Mechanistic studies indicated that the Rev/RRE-mediated inhibition did not involve either nuclear retention or degradation of target mRNA, since target RNA was found to export and associate normally with polyribosomes. However, protein levels were significantly reduced. Taken together, our results suggest a new mechanism for antisense inhibition of HIV mediated by Rev/RRE.”
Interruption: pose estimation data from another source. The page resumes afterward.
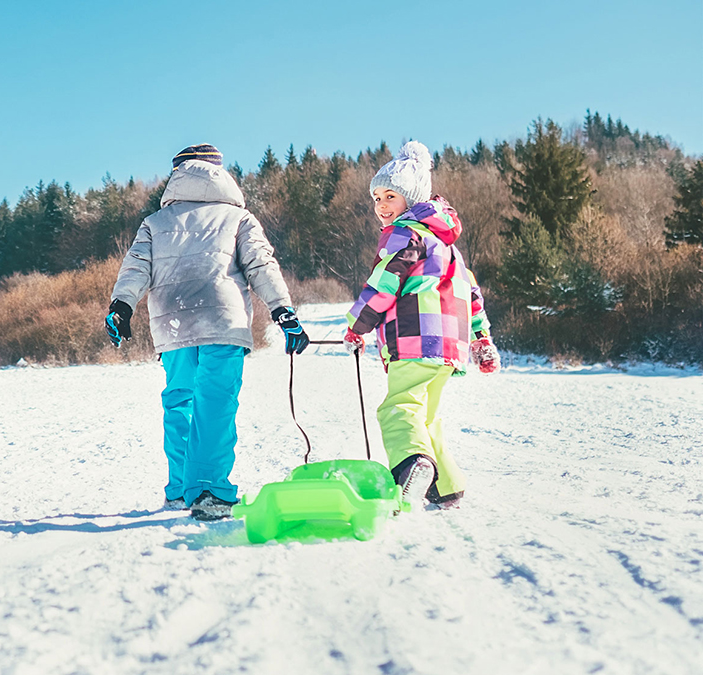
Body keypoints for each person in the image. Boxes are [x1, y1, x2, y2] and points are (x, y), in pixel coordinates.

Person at [105, 144, 310, 521]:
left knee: (180, 399)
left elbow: (135, 268)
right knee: (215, 401)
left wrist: (121, 305)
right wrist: (283, 310)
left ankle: (182, 487)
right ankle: (209, 490)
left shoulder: (155, 223)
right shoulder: (238, 218)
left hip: (173, 321)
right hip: (222, 321)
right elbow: (261, 265)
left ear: (177, 175)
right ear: (220, 174)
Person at [343, 141, 499, 509]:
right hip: (448, 349)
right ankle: (447, 488)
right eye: (376, 197)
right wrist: (481, 339)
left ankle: (413, 467)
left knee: (398, 408)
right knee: (426, 417)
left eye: (390, 197)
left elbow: (384, 283)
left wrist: (357, 326)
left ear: (411, 201)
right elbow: (471, 293)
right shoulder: (449, 248)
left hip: (414, 339)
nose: (381, 206)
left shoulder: (406, 234)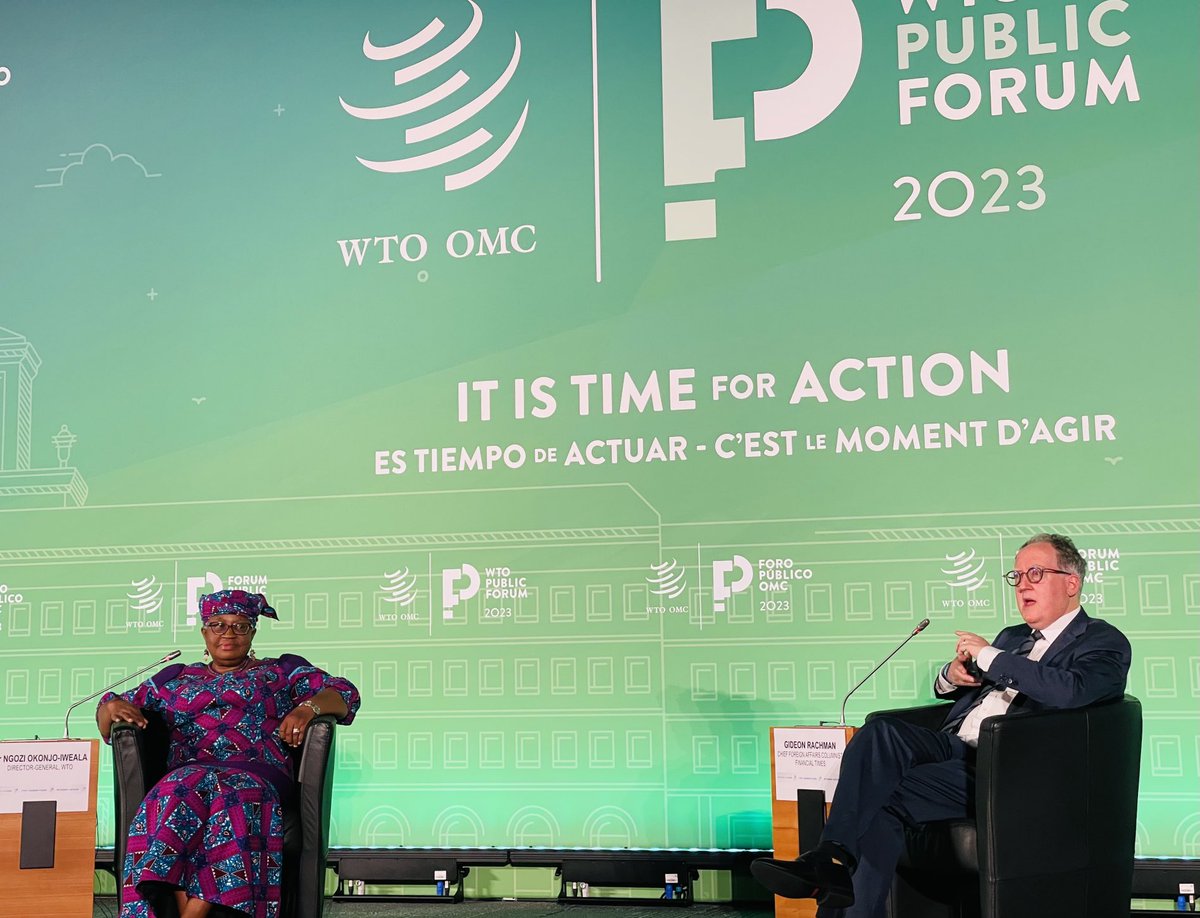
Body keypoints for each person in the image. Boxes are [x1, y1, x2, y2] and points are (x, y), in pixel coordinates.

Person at [751, 533, 1132, 917]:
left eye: (1035, 573)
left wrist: (990, 656)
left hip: (1006, 772)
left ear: (1071, 582)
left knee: (877, 801)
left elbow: (1072, 692)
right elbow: (968, 687)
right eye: (1016, 576)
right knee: (880, 734)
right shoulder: (1013, 638)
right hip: (954, 747)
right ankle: (829, 858)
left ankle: (828, 865)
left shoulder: (1102, 641)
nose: (1023, 585)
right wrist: (951, 676)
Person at [97, 590, 361, 918]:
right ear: (204, 632)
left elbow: (344, 693)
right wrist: (112, 705)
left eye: (240, 626)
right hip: (190, 771)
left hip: (256, 770)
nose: (228, 634)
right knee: (179, 790)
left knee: (230, 794)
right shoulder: (176, 678)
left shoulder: (280, 672)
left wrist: (308, 708)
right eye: (218, 625)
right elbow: (108, 715)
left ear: (253, 631)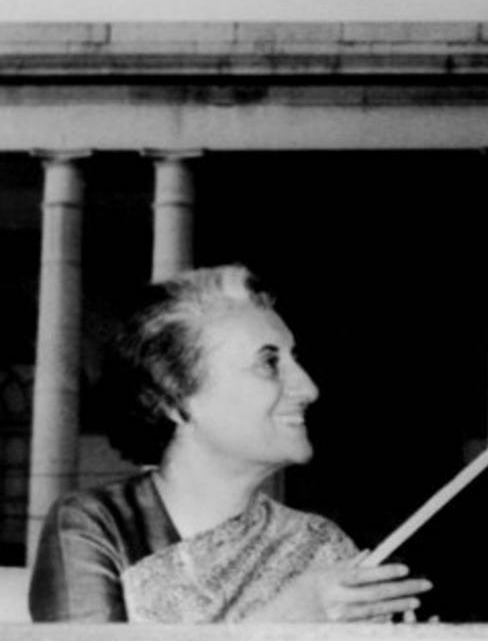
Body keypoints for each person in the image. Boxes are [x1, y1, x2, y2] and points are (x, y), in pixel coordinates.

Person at [28, 265, 431, 622]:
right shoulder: (97, 525)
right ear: (176, 397)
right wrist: (281, 623)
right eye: (270, 363)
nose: (309, 389)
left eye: (295, 360)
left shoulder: (319, 543)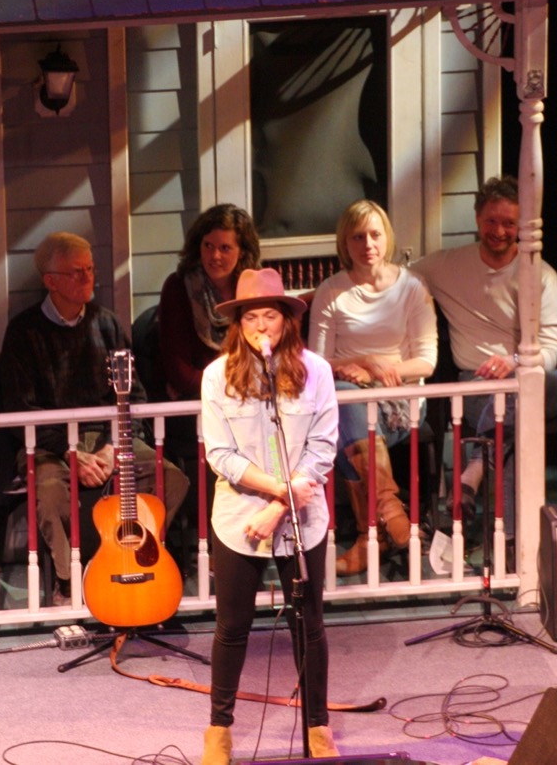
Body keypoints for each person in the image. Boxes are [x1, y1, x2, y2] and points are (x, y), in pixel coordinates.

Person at [0, 232, 189, 601]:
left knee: (172, 479)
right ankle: (69, 581)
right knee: (50, 494)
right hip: (52, 444)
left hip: (108, 437)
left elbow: (134, 397)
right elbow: (22, 410)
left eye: (90, 269)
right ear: (50, 281)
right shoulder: (24, 333)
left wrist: (113, 449)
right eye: (76, 272)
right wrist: (72, 455)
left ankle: (134, 557)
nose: (88, 278)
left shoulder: (108, 324)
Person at [199, 268, 340, 763]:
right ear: (238, 324)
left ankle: (318, 728)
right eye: (252, 317)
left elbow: (322, 449)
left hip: (301, 515)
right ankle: (219, 730)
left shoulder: (316, 371)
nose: (262, 326)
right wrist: (275, 493)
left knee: (310, 624)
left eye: (270, 316)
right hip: (240, 517)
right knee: (232, 626)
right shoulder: (217, 377)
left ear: (286, 321)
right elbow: (221, 455)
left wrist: (282, 505)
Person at [413, 175, 557, 538]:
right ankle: (515, 544)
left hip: (538, 380)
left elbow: (552, 349)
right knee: (516, 433)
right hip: (477, 383)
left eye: (509, 223)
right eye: (491, 222)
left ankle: (473, 473)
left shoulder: (542, 276)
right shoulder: (446, 266)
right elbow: (392, 281)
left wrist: (516, 361)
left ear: (522, 225)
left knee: (528, 393)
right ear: (477, 220)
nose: (499, 231)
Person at [308, 200, 437, 575]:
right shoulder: (331, 291)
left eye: (375, 235)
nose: (368, 244)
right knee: (346, 402)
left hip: (400, 400)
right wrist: (363, 364)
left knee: (342, 420)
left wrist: (382, 371)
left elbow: (426, 361)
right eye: (358, 236)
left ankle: (369, 539)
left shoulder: (412, 287)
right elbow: (316, 364)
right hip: (348, 396)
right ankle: (389, 512)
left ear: (387, 238)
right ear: (344, 243)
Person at [158, 203, 264, 402]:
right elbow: (180, 375)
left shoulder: (255, 288)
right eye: (208, 246)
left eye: (225, 248)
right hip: (197, 400)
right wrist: (233, 386)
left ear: (241, 251)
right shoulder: (178, 287)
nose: (215, 256)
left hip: (251, 396)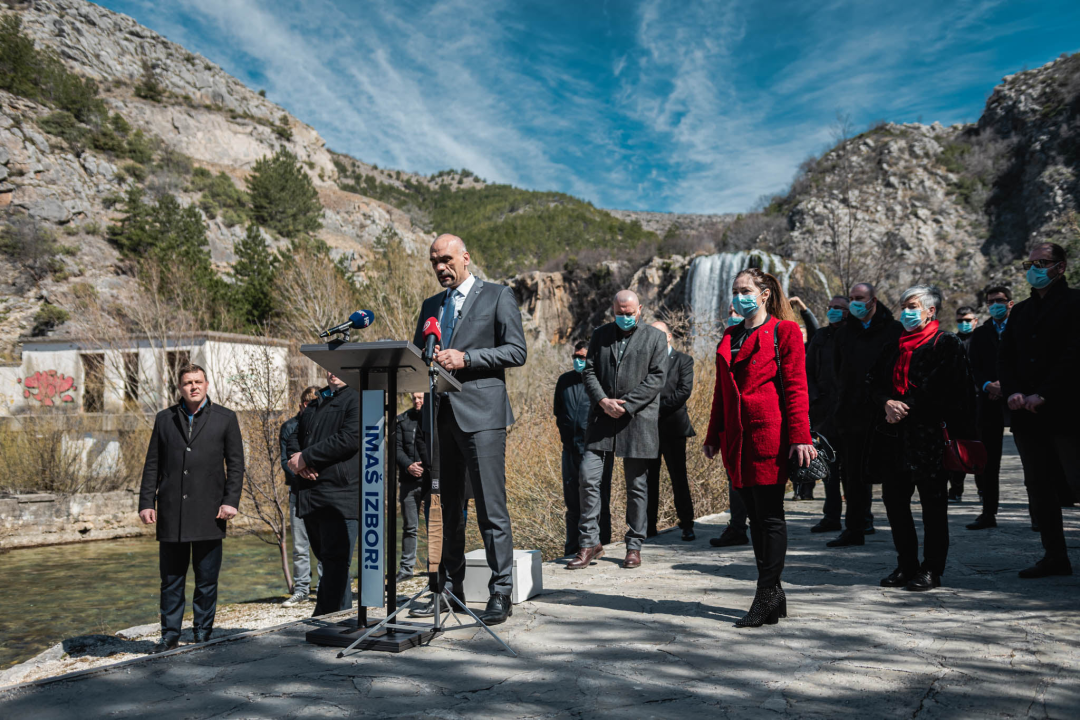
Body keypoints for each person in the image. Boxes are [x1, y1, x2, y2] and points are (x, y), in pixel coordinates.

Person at [409, 234, 527, 624]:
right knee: (447, 509)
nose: (440, 267)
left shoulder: (497, 295)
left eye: (446, 259)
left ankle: (501, 591)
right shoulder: (430, 306)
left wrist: (467, 358)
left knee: (491, 508)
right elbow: (420, 357)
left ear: (465, 258)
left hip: (483, 416)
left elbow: (516, 351)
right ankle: (450, 588)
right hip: (439, 418)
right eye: (434, 262)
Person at [703, 268, 815, 627]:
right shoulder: (731, 334)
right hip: (736, 439)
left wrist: (801, 437)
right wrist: (712, 435)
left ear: (765, 294)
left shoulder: (784, 331)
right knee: (754, 517)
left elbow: (796, 387)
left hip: (769, 435)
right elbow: (721, 393)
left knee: (769, 517)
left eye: (745, 290)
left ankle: (765, 593)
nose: (739, 297)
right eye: (735, 291)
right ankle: (774, 596)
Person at [868, 285, 976, 591]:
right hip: (894, 436)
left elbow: (946, 387)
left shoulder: (946, 343)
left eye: (913, 306)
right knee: (895, 502)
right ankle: (906, 565)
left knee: (933, 505)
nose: (906, 312)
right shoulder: (893, 345)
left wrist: (905, 408)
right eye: (904, 306)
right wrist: (886, 403)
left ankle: (931, 568)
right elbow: (872, 381)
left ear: (931, 311)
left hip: (929, 437)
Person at [138, 364, 244, 654]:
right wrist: (146, 502)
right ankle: (169, 636)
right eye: (188, 383)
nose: (193, 387)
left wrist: (231, 501)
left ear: (207, 385)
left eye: (198, 381)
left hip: (211, 512)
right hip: (171, 512)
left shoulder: (225, 418)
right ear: (180, 387)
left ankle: (202, 633)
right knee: (171, 580)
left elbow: (236, 465)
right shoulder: (164, 419)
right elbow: (152, 464)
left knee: (206, 579)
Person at [567, 290, 668, 571]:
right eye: (619, 313)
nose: (624, 317)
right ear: (612, 310)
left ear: (640, 309)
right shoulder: (600, 334)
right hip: (602, 420)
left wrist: (627, 405)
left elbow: (657, 377)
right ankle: (589, 543)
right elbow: (588, 371)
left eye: (629, 313)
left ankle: (634, 545)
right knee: (588, 479)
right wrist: (603, 401)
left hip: (637, 420)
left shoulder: (655, 337)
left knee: (636, 487)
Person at [999, 242, 1080, 578]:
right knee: (1039, 485)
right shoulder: (1020, 311)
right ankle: (1054, 556)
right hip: (1027, 416)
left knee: (1076, 480)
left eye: (1042, 263)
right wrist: (1014, 392)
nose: (1034, 269)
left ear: (1060, 267)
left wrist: (1045, 394)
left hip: (1067, 412)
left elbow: (1074, 355)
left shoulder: (1076, 303)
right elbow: (1006, 357)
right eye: (1030, 264)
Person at [827, 282, 901, 547]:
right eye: (852, 298)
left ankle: (900, 532)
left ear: (873, 300)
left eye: (860, 298)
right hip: (852, 416)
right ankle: (854, 529)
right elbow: (838, 373)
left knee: (893, 477)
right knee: (853, 477)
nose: (855, 302)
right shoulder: (844, 334)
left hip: (886, 416)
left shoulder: (894, 330)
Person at [287, 371, 360, 617]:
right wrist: (299, 462)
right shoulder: (317, 401)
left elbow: (349, 438)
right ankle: (340, 618)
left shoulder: (357, 398)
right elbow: (294, 435)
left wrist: (307, 458)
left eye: (338, 366)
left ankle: (326, 617)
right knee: (327, 560)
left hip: (340, 493)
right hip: (310, 494)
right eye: (329, 367)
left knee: (336, 561)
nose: (332, 372)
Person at [645, 321, 697, 541]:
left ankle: (687, 524)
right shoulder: (644, 361)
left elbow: (683, 391)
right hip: (648, 429)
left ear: (668, 337)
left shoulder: (683, 360)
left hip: (673, 427)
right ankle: (648, 526)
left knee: (678, 478)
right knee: (649, 480)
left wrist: (658, 409)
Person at [966, 287, 1012, 530]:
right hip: (988, 401)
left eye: (999, 300)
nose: (995, 305)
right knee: (988, 462)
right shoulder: (981, 333)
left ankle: (1039, 515)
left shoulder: (1021, 328)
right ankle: (988, 513)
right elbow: (973, 366)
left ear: (1010, 303)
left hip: (1020, 399)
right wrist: (988, 385)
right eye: (990, 301)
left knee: (1034, 463)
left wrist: (1007, 386)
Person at [806, 296, 848, 532]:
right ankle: (831, 517)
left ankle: (861, 519)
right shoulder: (820, 337)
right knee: (829, 468)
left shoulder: (854, 336)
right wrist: (815, 399)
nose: (832, 311)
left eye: (838, 308)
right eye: (830, 308)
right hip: (824, 413)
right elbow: (808, 371)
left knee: (852, 471)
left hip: (851, 413)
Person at [281, 386, 323, 608]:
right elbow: (284, 460)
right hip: (297, 491)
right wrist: (301, 470)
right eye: (307, 404)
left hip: (321, 490)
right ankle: (301, 589)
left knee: (324, 542)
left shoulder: (324, 423)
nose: (310, 407)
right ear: (301, 405)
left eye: (314, 403)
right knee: (299, 545)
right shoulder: (289, 427)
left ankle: (325, 586)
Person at [554, 342, 591, 556]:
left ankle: (598, 544)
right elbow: (558, 411)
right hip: (569, 449)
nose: (578, 360)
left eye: (582, 357)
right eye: (575, 356)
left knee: (593, 501)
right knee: (572, 502)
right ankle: (572, 548)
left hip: (591, 450)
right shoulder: (564, 381)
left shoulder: (598, 381)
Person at [395, 392, 430, 583]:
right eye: (414, 398)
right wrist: (408, 465)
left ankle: (434, 566)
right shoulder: (402, 420)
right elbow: (396, 448)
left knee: (434, 525)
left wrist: (428, 467)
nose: (417, 401)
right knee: (409, 526)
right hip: (408, 481)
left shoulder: (434, 418)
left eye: (420, 398)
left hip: (430, 480)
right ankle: (406, 568)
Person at [948, 305, 979, 502]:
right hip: (956, 403)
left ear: (975, 321)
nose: (964, 324)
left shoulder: (982, 340)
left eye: (968, 320)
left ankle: (983, 490)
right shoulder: (951, 341)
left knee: (978, 446)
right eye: (960, 320)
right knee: (955, 446)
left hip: (979, 401)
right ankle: (956, 488)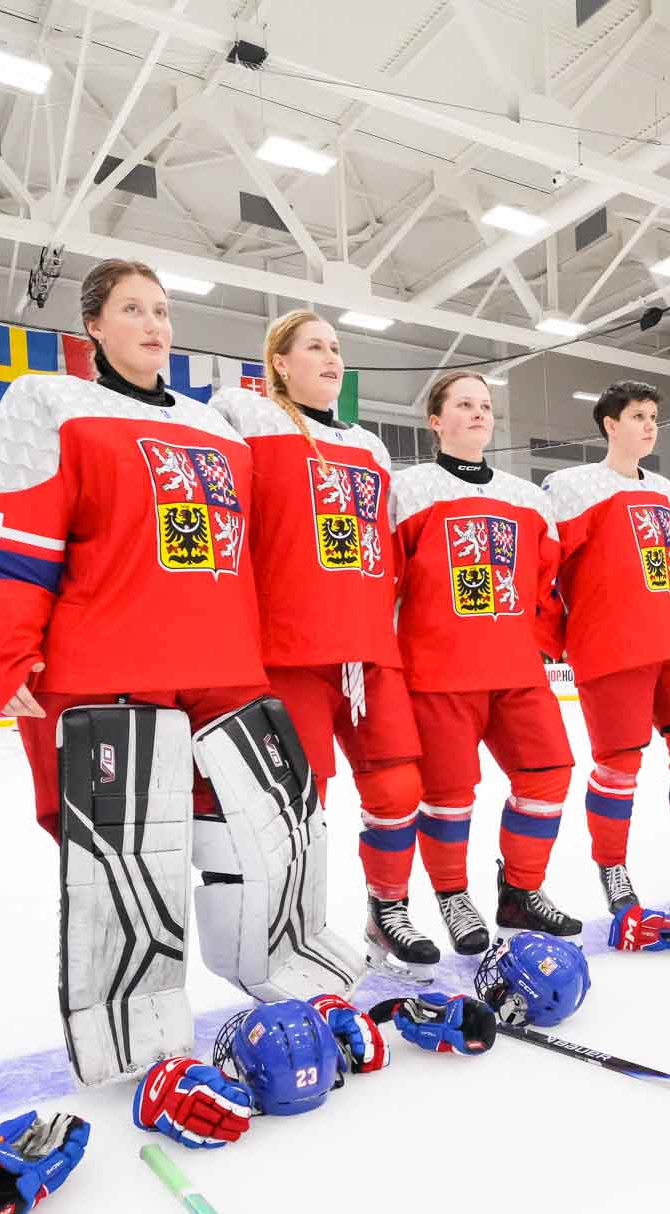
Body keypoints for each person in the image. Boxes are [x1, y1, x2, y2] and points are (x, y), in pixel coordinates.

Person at [0, 259, 356, 1086]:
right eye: (133, 309)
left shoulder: (218, 428)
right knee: (131, 860)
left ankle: (286, 967)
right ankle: (137, 1026)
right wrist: (1, 648)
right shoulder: (52, 404)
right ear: (93, 325)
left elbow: (276, 542)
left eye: (162, 310)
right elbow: (3, 528)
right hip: (109, 667)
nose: (154, 324)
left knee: (271, 831)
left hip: (225, 665)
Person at [211, 310, 432, 978]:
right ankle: (293, 932)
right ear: (279, 362)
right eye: (314, 347)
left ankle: (387, 913)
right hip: (289, 649)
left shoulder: (370, 445)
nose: (332, 358)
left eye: (336, 347)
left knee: (398, 787)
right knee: (299, 807)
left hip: (367, 649)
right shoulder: (247, 417)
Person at [390, 372, 580, 957]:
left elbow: (545, 583)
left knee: (549, 771)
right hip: (438, 672)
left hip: (516, 670)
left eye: (486, 406)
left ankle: (521, 890)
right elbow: (386, 578)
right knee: (449, 793)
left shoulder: (528, 497)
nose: (479, 413)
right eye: (464, 405)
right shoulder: (409, 488)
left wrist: (540, 643)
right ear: (435, 422)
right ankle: (452, 894)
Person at [541, 382, 670, 914]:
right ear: (610, 425)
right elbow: (541, 568)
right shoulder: (570, 487)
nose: (650, 426)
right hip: (612, 645)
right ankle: (613, 867)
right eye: (639, 416)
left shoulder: (666, 490)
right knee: (619, 766)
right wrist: (553, 638)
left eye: (654, 417)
“Herpes simplex virus 2 (HSV-2) and, to a lesser extent, HSV-1 cause the majority of sexually transmitted genital ulcerative disease. No effective prophylactic vaccine is
currently available. Replication-defective HSV stimulates immune responses in animals but produces no progeny virus, making it potentially useful as a safe form of live vaccine against HSV. Because it does not replicate and spread in the host, however, replication-defective virus may have relatively limited capacity to solicit professional antigen presentation. BAY 1895344 We previously demonstrated
that in mice devoid of B7-1 and B7-2 costimulation molecules, replication-defective HSV-2 encoding B7-1 or B7-2 induces stronger immune responses and protection against HSV-2 challenge than immunization with replication-defective virus alone. Here, we vaccinated wild-type mice fully competent to express endogenous B7 costimulation molecules with replication-defective HSV-2 or replication-defective virus encoding Etomoxir B7-2 and compared their capacities to protect against vaginal HSV-2 infection
and disease. Replication-defective virus encoding B7-2 induced more IFN-gamma-producing CD4 T cells than did replication-defective virus alone. Immunization with B7-2-expressing virus decreased challenge virus ever replication in the vaginal mucosa, genital and neurological disease, and mortality more effectively than did immunization with the parental replication-defective virus. Prior immunization with B7-expressing, replication-defective virus also effectively suppressed infection of the nervous system compared to immunization with the parental virus. Thus, B7 costimulation molecules expressed at the site of HSV infection can enhance vaccine efficacy even in a fully immunocompetent host.”
“OBJECTIVE: Rosette-forming glioneuronal tumor is a rare, rather recently described tumor featuring a highly distinctive, biphasic histological pattern, including a cytologically uniform neuronal component of Homer-Wright type pseudorosettes and an accompanying astrocytic element resembling pilocytic astrocytoma. Its occurrence in the posterior fossa and association with the fourth ventricle is stereotypical and a feature of all reported cases.
CLINICAL PRESENTATION: In this article, we describe the first rosette-forming glioneuronal tumor arising out-side this site, a histologically classic example involving the anterior visual pathway and associated with neurofibromatosis type 1.